Patients suffering from the agony of cluster headaches will take anything to dull the pain, even LSD, it turns out. Results from a pilot study presented here on Saturday at the International Headache Congress reveal that six patients treated with 2-bromo-LSD, a nonhallucinogenic analog of LSD, showed a significant reduction in cluster headaches per day; some were free of the attacks for weeks or months.

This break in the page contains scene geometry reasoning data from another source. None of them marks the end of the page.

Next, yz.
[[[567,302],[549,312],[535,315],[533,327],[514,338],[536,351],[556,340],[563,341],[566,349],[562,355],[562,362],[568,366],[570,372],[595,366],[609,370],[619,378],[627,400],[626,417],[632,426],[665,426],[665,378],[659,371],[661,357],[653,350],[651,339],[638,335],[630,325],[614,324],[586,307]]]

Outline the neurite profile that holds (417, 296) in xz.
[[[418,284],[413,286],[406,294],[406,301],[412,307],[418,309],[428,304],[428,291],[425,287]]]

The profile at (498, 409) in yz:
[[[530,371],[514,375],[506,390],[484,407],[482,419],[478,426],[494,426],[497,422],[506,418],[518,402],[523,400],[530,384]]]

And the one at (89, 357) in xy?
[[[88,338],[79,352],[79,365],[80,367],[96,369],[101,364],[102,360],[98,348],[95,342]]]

“Some of these patients are still reporting significant relief more than a year after they were treated with the compound,” says John Halpern, a psychiatrist at Harvard Medical School in Boston and one of the investigators involved in the study. “Nobody has ever reported these kinds of results.”
“What causes these attacks is still not clear,” says Peter Goadsby, a headache expert at the University of California, San Francisco, who is not connected with the research. But recent studies suggest that changes in the structure of the hypothalamus are involved. Because that part of the brain is responsible for, among other things, circadian rhythms, the daily cycle of our body that dictates when we sleep but also regulates body temperature and blood pressure, it could explain the periodicity of attacks and why they seem to occur particularly often around the solstices.
Although there is no cure, patients can sometimes cure the headache by inhaling pure oxygen at the onset of an attack. Other treatments include blocking calcium channels with the drug verapamil—which is used for cardiac arrhythmia—or taking triptans, also used for migraines. Some patients have also reported finding relief in hallucinogenic drugs such as LSD and psilocybin.
Those reports intrigued Torsten Passie, a psychiatrist at the Hannover Medical School in Germany and an expert on LSD. So he, Halpern, and colleagues decided to test 2-bromo-LSD (BOL), which was developed by Sandoz, the Swiss company that discovered the psychedelic effects of LSD and marketed it as a drug for some time, as a kind of placebo compound in LSD trials.
At the conference, Halpern and Passie presented the data of six patients with severe cluster headache who were given BOL once every 5 days for a total of three doses. All patients reported a reduction in frequency of attacks, and five patients reported having no attacks for months afterward.
“There seems to be a long-term prophylactic effect that we cannot explain,” Halpern says. The team has since treated a seventh patient with similar results. “Compared to what these headache sufferers currently have available to them, this is quite remarkable. It could lead to a near-cure-like treatment”, Halpern says. He and Passie have founded a company called Entheogen Corp. to fund further research and are hoping to start a phase II clinical trial with 50 patients later this year.
Goadsby points to shortcomings in the research, however. “These are just a few patients in a completely unblinded study; you would certainly expect some placebo effect,” he says. Indeed, Goadsby has done a double-blind study comparing pure oxygen and air in the treatment of cluster headache. Twenty percent of the patients treated with air, the placebo, reported pain reduction. Because cluster headaches can occur in episodes and then vanish again for months or years, it is also difficult to distinguish a drug’s long-term effect from normal attack patterns, Goadsby cautions. “Still,” he says, “this is an interesting study, and it certainly warrants further investigation.”